How can a rational mind accept that the truth that Gotabaya’s 20th Amendment makes for an autocracy, and then jump from that to the conclusion that one should abolish the entire Executive Presidency rather than surgically remove the 20th Amendment—and in the case of the FSP-IUSF, abolish Parliament as well?
How can one justly accuse Gotabaya of having usurped all power through the 20th Amendment, thereby creating a powerless Parliament and Prime Minister, and then go on to lynch Parliamentarians for not changing the situation? How can one justly target an autocratic President and his oligarchic clan as concentrating power and wealth in their hands, and also attack the Parliament and parliamentarians?
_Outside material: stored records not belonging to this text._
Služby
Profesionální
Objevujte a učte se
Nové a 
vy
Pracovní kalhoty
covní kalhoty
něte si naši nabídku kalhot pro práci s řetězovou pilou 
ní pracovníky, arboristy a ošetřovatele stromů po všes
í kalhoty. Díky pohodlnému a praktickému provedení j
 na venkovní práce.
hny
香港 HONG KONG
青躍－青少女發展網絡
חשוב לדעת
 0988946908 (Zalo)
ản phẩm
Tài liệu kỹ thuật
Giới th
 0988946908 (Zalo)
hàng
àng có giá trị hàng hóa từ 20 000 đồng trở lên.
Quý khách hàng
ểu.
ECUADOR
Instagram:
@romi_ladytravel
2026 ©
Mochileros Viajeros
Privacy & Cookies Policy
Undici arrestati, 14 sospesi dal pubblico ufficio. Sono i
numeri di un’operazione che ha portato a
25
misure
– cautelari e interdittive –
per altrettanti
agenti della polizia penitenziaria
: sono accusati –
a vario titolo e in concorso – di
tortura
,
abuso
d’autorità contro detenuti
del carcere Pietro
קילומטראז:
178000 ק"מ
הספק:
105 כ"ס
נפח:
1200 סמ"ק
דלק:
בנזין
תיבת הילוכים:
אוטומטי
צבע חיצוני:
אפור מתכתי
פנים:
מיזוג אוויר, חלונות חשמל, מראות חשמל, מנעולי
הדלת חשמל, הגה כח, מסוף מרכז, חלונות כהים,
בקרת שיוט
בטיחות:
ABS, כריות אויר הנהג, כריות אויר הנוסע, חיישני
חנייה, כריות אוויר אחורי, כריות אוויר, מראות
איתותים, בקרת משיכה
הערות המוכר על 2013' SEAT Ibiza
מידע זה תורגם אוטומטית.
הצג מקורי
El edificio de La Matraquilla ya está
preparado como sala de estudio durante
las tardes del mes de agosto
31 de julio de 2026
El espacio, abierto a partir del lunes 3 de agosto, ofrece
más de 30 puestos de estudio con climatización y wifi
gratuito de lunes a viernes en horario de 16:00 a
These divisive slogans were imported into the original struggle firstly and mainly by the JVP-NPP and later, with more Tabasco by the FSP-IUSF, or should I say, IUSF-FSP.Then there is the question of violence and the character of that violence. The idea that it is somehow justifiable to lynch supporters of the government or even its opponents like Kumara Welgama, because Mahinda Rajapaksa’s thugs attacked demonstrators on Galle Face Green is bullshit.Liberal Party leader Benigno (“Ninoy”) Aquino was assassinated, shot in the back of the head, as he was getting off the plane in Manila, having flown in from the USA to lead the anti-Marcos struggle. Where was the rioting and lynching of Marcos supporters in the subsequent struggle? The massive, inclusionary demonstrations led by widow Cory Aquino (who later became President) and powered by the university student movement, especially of the University of Manila, was determined, militant, massive but non-violent. If there had been even the slightest lethal violence would the military have been neutralized and Defence Minister Juan Ponce Enrile broken ranks, thereby ending the rule of Marcos, forcing him to fly into exile?
Don’t excuse the lethal mob violence by reference to harsh economic conditions or the privileges of MPs. There has been considerably militant, even violent street agitation, in recent years in Latin America, against the terrible economic hardships created by the neoliberal model and its crisis. There was shooting, even lethal shooting, by the State. Examples range from Chile to the town of Medellin in Colombia. Chile has elected a leftwing president while a left populist is front-runner in Colombia’s election. Where was the mob violence against parliamentarians and the lynching to death of any of them throughout Latin America?
The stuffing of slogans and the justification of violence has blurred, even distorted the profile of the Aragalaya and caused cognitive dissonance among its impressively broad support movement and mobilization in the diaspora.